Tom Pyle, president of American Energy Alliance, puts it very well in a press statement.
“Spending with no return is the theme of this bill,” Pyle said. “Tens of billions for rail, which few Americans choose, let alone use. It seems Congress insists on repeating and expanding the fantastically expensive built train boondoggle in California. Expanding mass transit in our large cities, which forces people together, in an era of pandemic and physical distancing is mindboggling. Even the spending on actual highways, a mere 10% or so of the total bill, is likely to net only a limited gain.
“This infrastructure bill does nothing to fix the actual problems facing America today and those which voters are most concerned about: the supply chain crisis and rocketing inflation. That this wasteful and unnecessary legislation has consumed the attention of Congress for half the year is an indictment of the institution. We can only hope that wasted time and wasted money are the only consequences of this legislation.”
So then, what are the prospects for economic renewal and the restoration of sensible energy policies? If Obama is expressing frustration at the rate of progress made toward government control over energy use, this would suggest there is time to reverse course. That was the message Rob Bradley, CEO and founder of the Institute for Energy Research, delivered while addressing the Heartland Institute’s most recent international climate change conference held in Las Vegas this past October.

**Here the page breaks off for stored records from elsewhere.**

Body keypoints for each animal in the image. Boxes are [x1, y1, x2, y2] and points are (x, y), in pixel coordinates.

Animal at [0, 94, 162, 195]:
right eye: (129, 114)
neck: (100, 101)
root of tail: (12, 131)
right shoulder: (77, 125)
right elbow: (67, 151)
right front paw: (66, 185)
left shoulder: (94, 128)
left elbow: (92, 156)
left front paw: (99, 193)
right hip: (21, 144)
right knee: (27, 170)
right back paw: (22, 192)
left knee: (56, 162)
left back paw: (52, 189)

With an eye toward history, Bradley told audience members that the U.S. “has been in a very strange, negative energy situation before and come back.” He pointed to the centralized planning that occurred under President Wilson during World War I that gave the federal government power to impose price controls on oil products leading to “Gasless Sundays, Heatless Mondays, Meatless Tuesdays, Wheatless Wednesdays and Lightless Nights” as they were described at the time. These polices were reenacted on a larger scale during World War II, Bradley said when “ration books” were dispersed restricting the acquisition of simple items like coffee and more vital items like gasoline.
“The end of the climate crusade will be to have energy rationing and maybe even carbon rationing,” Bradley warned, where “people who get the big allotments such as during World War II are the politicians and the bureaucrats…and then at the bottom are the forgotten men and women.”
But over time, Bradley does see free market energy policies winning out.
“We have a very solid worldview, and we need to keep in mind we have the moral high ground,” he said. “We need to be proud of each other for going against the mainstream and I think there’s reason for optimism. Classical liberalism, which you can also call small L libertarianism or the science of liberty, it is a worldview that really makes sense, it hangs together, you have to study it a little more than the other side.”
With government intervention, the simple answer is to pass a law, Bradley explained. “Well, it takes a lot more understanding to appreciate the free market and why doing the easy thing with government has unintended consequences and negative intended consequences,” he said.
Singer’s book provides a roadmap for a future administration devoted to free market energy policies. He credited Trump for withdrawing from the Paris Agreement, which Singer said, “lacked any scientific justification” and is “unfairly biased against American interests.” But Singer also made the observation that Trump should have gone a step further to withdraw the U.S. from the U.N.’s Framework Convention on Climate Change. Since he didn’t, Biden was able to simply re-enter the U.N. agreement only a few months after the U.S. was officially out. There’s a lesson in that.
Kevin Mooney is an investigative reporter with both the Commonwealth Foundation and the Heritage Foundation.